Tyrosine kinase inhibitors (TKIs) improve outcomes for pediatric malignancies characterized by specific gene rearrangements and mutations; however, little is known about the long-term impact of TKI exposure. Our objective was to assess the incidence and type of late-onset TKI-related toxicities in children with chronic myeloid leukemia (CML). We reviewed medical records from patients diagnosed with CML between 2006 and 2019 at <21years of age and prescribed one or more TKIs. Patients treated with stem cell transplant were excluded. Outcomes were captured beginning at 1year after CML diagnosis. Outcome incidence was described overall and stratified by TKI exposure during the data-capture period.

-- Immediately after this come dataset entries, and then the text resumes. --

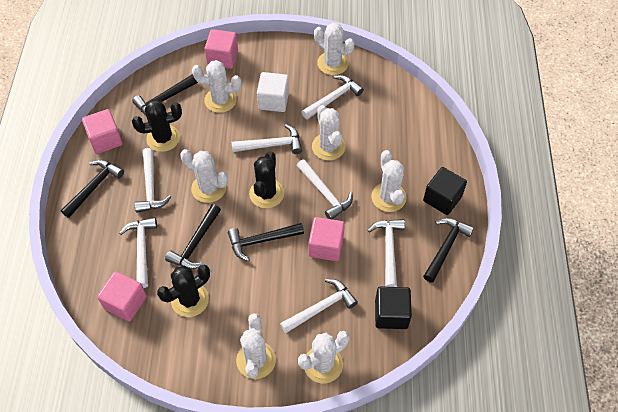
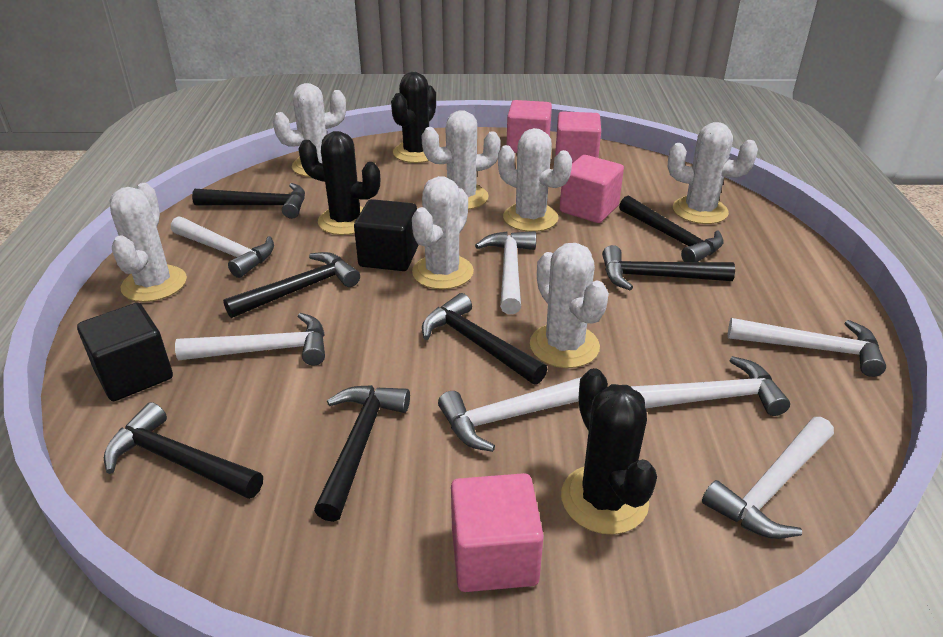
black hammer: [61,160,124,218] [132,74,198,115] [165,204,221,269] [228,223,304,261] [423,218,474,283] = 5 -> [104,402,263,499] [192,183,305,219] [223,252,360,318] [314,385,410,522] [422,293,547,385] [602,245,735,290] [619,195,724,262] = 7
white cube: [257,72,289,112] = 1 -> none = 0

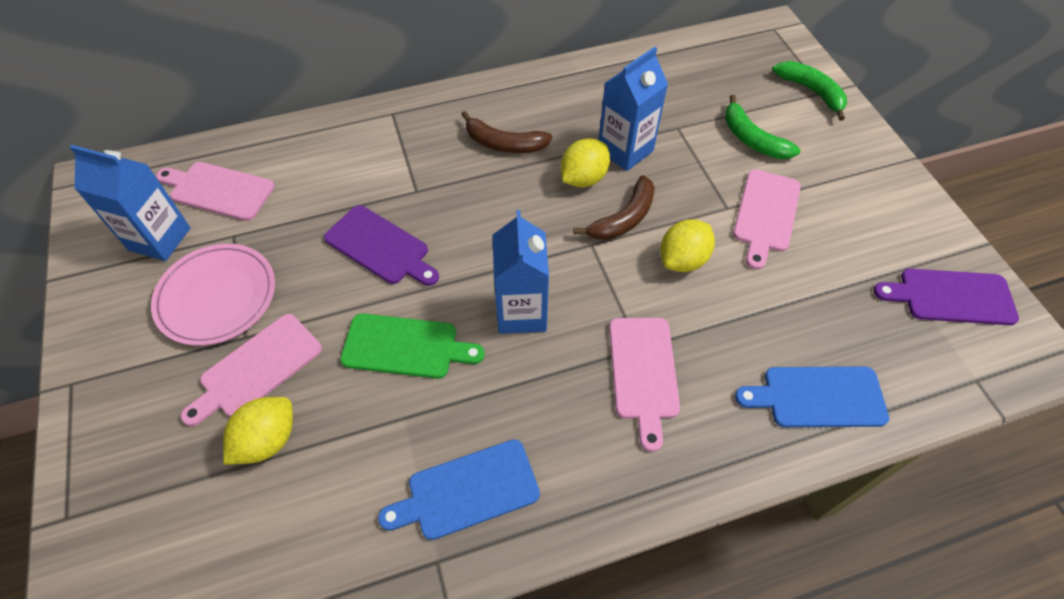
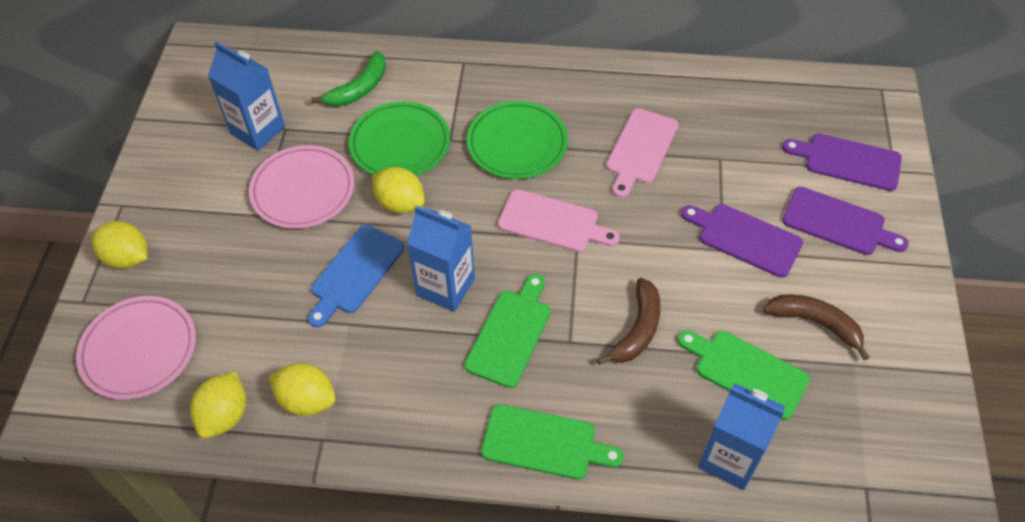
blue cutting board: [378,439,540,540] [735,366,889,427] = 2 -> [308,225,404,327] = 1
green banana: [725,95,801,159] [772,61,847,121] = 2 -> [311,51,386,106] = 1
green cutting board: [340,313,485,379] = 1 -> [465,274,551,388] [481,404,624,480] [678,330,810,420] = 3
green plate: none = 0 -> [349,101,450,176] [467,101,568,179] = 2
pink cutting board: [156,162,275,221] [181,314,322,426] [609,318,680,452] [733,169,801,270] = 4 -> [498,189,620,252] [606,108,678,198] = 2
pink plate: [151,244,275,346] = 1 -> [76,296,196,400] [249,145,354,229] = 2
purple cutting board: [324,205,439,286] [874,269,1019,325] = 2 -> [681,204,803,278] [782,133,902,191] [782,187,909,255] = 3
yellow lemon: [223,397,293,465] [561,138,610,187] [660,219,715,272] = 3 -> [92,221,148,269] [190,371,246,438] [269,363,336,416] [372,167,425,214] = 4

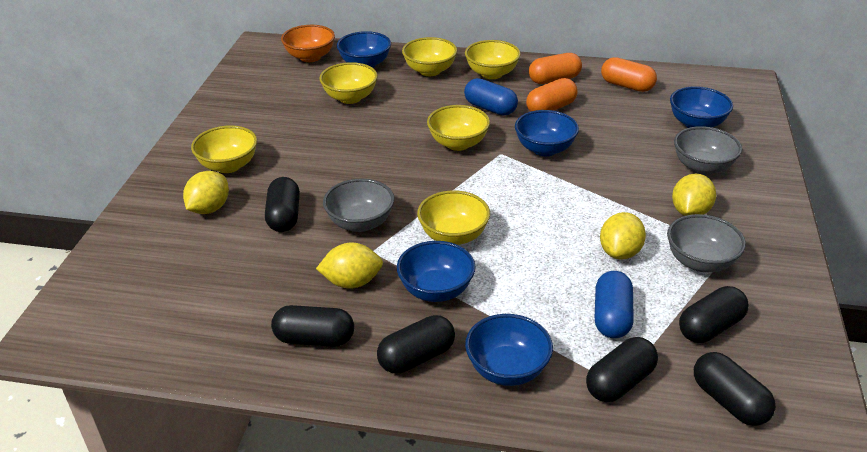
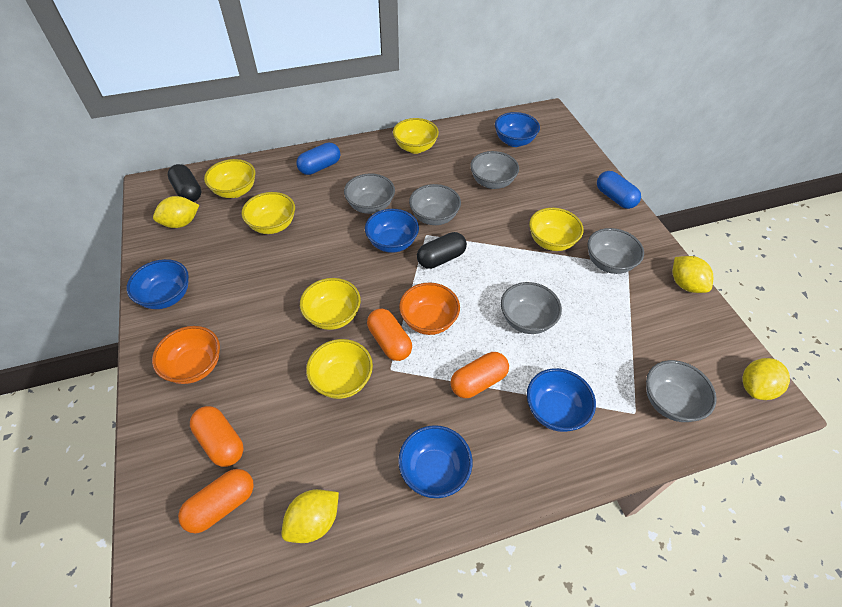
black capsule: [265,177,300,232] [271,305,354,347] [377,315,455,373] [586,337,658,402] [679,286,749,343] [694,352,776,426] = 6 -> [168,164,201,202] [417,232,467,269] = 2
grey bowl: [323,179,394,232] [667,214,746,272] [674,126,742,175] = 3 -> [344,173,395,214] [409,184,461,225] [470,151,519,189] [501,282,562,334] [588,228,644,274] [646,360,717,422] = 6
orange bowl: [281,25,335,62] = 1 -> [152,326,220,384] [399,283,460,335] = 2
orange capsule: [526,78,577,112] [529,53,582,84] [601,57,657,92] = 3 -> [178,469,254,533] [190,406,244,467] [367,309,412,361] [451,352,509,398] = 4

Twenty-two eligible TKI-exposed patients with CML were identified. The median follow-up was 6.0years (range: 2.2-14.3). All pericardial (n=3) or pleural (n=3) effusion outcomes occurred in patients treated with TKIs during the data-capture period. Other outcomes included hypertension (n=2), ectopy on electrocardiogram (n=2), and gastrointestinal bleed (n=1). All outcomes were graded as mild to moderate: some resulted in a temporary discontinuation of TKI, but none led to a change in TKI. No differences were noted in outcome incidence by type of TKI exposure. TKIs have substantially improved prognosis for subsets of childhood leukemia, but there are limited long-term data to inform exposure-based risk for late-onset complications and screening. Our results suggest that TKI-exposed survivors may be at risk for long-term outcomes that extend well into survivorship.